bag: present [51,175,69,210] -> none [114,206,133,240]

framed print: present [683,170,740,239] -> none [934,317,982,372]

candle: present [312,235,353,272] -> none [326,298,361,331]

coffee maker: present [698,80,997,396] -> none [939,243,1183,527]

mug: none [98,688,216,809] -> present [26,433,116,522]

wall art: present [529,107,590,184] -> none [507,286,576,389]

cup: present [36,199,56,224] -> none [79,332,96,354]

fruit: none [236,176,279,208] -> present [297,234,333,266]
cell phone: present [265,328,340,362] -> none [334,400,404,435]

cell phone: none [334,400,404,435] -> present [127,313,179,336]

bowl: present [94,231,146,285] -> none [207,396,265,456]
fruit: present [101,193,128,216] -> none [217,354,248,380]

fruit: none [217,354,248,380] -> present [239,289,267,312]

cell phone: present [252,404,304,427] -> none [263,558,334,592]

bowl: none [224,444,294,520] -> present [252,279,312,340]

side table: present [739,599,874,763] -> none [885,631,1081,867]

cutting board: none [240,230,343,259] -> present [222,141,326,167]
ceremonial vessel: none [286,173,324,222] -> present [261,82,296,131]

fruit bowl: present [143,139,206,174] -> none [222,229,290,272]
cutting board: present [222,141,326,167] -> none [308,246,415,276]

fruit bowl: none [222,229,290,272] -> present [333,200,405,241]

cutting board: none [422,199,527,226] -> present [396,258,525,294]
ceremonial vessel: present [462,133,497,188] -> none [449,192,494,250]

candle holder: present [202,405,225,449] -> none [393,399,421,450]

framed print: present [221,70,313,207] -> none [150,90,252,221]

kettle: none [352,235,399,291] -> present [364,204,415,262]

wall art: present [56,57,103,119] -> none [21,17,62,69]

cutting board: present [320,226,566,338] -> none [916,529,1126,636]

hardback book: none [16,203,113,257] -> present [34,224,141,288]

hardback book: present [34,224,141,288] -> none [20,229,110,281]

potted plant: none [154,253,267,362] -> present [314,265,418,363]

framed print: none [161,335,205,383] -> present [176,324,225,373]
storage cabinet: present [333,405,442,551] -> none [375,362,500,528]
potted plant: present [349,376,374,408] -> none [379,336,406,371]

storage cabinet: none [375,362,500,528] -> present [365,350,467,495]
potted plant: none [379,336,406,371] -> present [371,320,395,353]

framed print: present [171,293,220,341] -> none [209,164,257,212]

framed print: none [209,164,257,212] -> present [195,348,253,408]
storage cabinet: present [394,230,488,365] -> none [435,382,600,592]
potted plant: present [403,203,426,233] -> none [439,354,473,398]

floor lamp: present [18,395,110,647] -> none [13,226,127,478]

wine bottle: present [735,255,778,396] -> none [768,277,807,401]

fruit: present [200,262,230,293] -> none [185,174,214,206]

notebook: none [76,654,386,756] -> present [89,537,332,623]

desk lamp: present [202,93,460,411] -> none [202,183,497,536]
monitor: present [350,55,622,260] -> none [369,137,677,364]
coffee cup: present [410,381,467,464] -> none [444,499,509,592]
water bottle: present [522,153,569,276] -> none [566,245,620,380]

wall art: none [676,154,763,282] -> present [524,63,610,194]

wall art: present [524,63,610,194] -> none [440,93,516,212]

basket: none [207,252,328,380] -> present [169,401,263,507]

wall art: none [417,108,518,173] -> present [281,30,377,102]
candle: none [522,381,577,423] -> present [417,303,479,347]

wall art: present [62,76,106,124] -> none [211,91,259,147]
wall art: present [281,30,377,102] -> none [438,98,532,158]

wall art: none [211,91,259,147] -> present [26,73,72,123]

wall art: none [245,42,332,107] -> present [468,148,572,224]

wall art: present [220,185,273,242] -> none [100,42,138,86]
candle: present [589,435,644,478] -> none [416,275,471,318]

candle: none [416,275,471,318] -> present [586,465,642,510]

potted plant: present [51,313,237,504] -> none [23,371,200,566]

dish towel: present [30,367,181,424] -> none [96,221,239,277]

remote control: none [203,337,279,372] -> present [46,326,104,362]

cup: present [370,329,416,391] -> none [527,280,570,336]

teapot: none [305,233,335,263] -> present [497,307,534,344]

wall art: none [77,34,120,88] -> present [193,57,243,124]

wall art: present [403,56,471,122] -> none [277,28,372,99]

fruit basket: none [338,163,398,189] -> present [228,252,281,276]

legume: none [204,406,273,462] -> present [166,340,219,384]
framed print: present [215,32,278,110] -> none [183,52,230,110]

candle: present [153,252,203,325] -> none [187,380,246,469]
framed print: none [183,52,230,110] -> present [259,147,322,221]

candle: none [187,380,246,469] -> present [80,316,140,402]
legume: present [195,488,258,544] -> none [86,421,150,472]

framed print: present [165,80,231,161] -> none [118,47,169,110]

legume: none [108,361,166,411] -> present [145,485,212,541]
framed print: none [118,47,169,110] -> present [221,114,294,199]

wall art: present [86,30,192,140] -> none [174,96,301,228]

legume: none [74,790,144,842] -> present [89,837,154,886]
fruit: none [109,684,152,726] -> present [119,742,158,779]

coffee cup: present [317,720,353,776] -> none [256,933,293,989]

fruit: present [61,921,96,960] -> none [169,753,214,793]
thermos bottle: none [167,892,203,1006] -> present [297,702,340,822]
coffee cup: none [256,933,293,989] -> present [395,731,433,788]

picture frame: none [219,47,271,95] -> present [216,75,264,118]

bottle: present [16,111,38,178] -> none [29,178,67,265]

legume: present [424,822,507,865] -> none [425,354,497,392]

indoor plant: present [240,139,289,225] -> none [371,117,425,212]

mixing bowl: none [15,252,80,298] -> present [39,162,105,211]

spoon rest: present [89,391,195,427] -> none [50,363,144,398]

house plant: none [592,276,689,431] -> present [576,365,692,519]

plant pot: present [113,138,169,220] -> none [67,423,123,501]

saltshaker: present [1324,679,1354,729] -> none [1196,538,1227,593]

-- What you are asked to do --
From the listing above, pick out every line containing "cabinet".

-- Response to this task --
storage cabinet: present [333,405,442,551] -> none [375,362,500,528]
storage cabinet: none [375,362,500,528] -> present [365,350,467,495]
storage cabinet: present [394,230,488,365] -> none [435,382,600,592]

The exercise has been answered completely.